With this understanding, it is time to make changes that live up to our values and our promise while responding to concerns that we aren’t fully meeting them:

We must ensure creating a community of belonging is a responsibility we all share, not the purview of one office or unit. We support the success of all students. We engage with entire communities. We welcome divergent perspectives. We are committed to constructive discourse. Our structure and organization must reflect those commitments. 

The Office for Institutional Diversity will be disbanded. Units previously in the Office for Institutional Diversity will be transitioned to other offices that support the entire institution, including a new office — the Office for Community Relations.
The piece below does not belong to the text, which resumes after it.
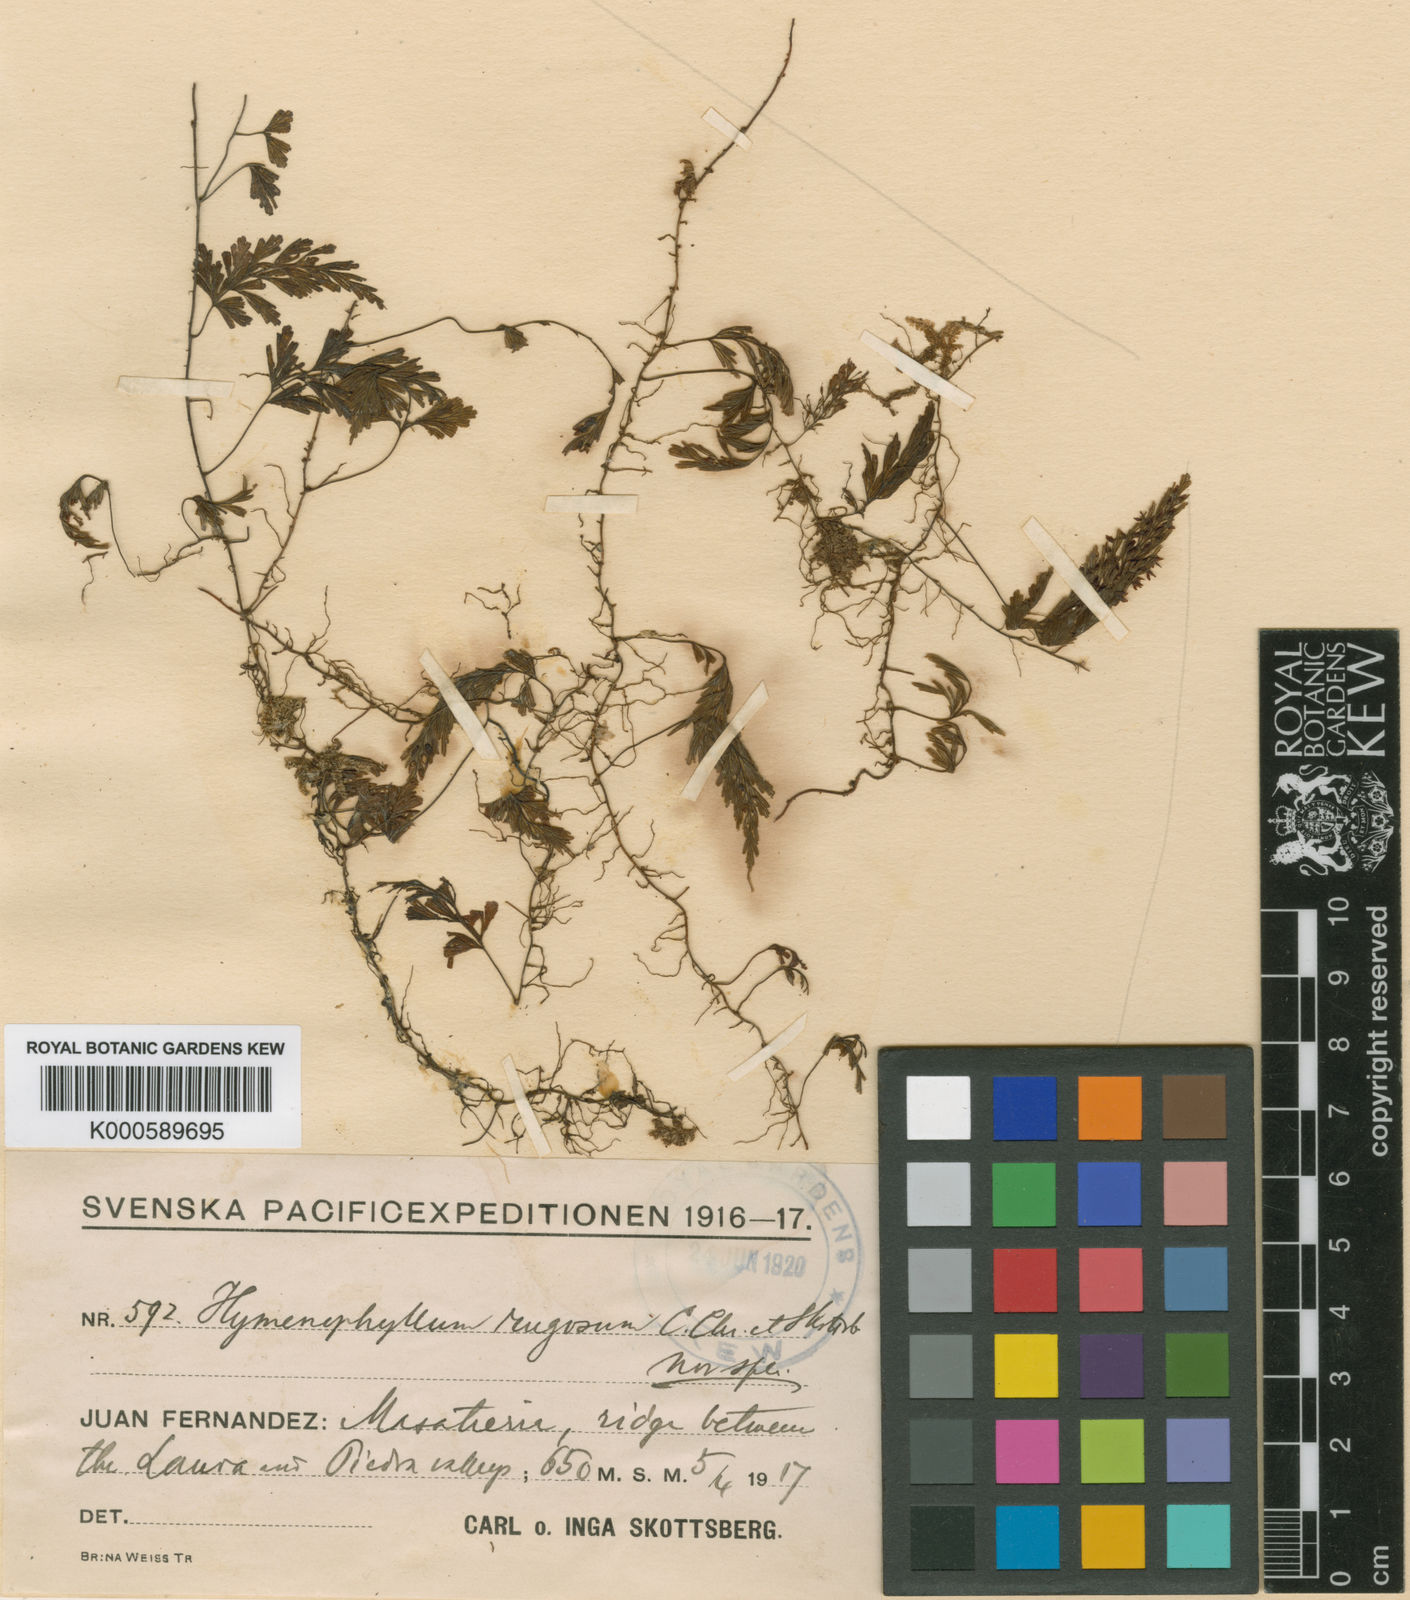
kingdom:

Examples include:

  • The MLK Center will be in the Office for Student Success, which supports all student initiatives.
  • UK’s public radio station, WUKY, will be in the Office for Community Relations.
  • The university’s lifelong learning programs, such as the Donovan Scholars, will be in the Office for Community Relations.
  • The Center for Graduate and Professional Diversity Initiatives will evolve under UK HealthCare.

Colleges and units will work with members of our community whose titles include diversity officer to better recognize what I heard from so many — that their efforts support all members of a college or unit. We have good and dedicated people doing important work. They serve the entire community; their job descriptions and their efforts should reflect that commitment.

To be clear, we are not eliminating jobs. There is much to accomplish throughout our institution. On any given day, there are more than 2,000 positions open. We have roles to play and needs to be met. And we must keep that talent and skill, which exists throughout our campus, so that we honor the principle of how we help everyone on this campus — as members of one community — succeed.

We will not mandate diversity training centrally or at the college or unit level. We also will not place required diversity statements in hiring and application processes. Many feel that mandatory trainings are not as effective and that diversity statements don’t speak to actions.

We will be impartial facilitators as an institution of broad perspectives. When we take a position, as an institution, on a partisan or political issue, we threaten the ability of everyone in our community to feel a sense of belonging and an opportunity to join the debate. Institutional policies will make clear that we will be impartial on current events, reserving official statements for issues that directly and broadly impact our community.

Websites will be free of political positions as a way of ensuring impartiality. We will eliminate statements that imply that the institution or unit has an official view on a current event.

This should in no way be construed as impinging upon academic freedom. Faculty decide what to teach as part of formal instruction and where discovery should take them as scholars in their areas of expertise. That means both scholar and student encountering difficult and challenging ideas together, pushing each other to toward deeper understanding, while maintaining a sense of mutual respect.

At the same time, a campus open to everyone — in how we heal, teach, serve and discover — is how we will advance Kentucky. Where there are barriers to those efforts, or questions about what we do, we must find ways to address them — openly, honestly and transparently.

I am confident that we will continue to find ways to make Kentucky stronger by answering simple but profoundly important questions: Did we care? Were we fair? Did we give all a fair shot? Thank you for being a community that always answers yes.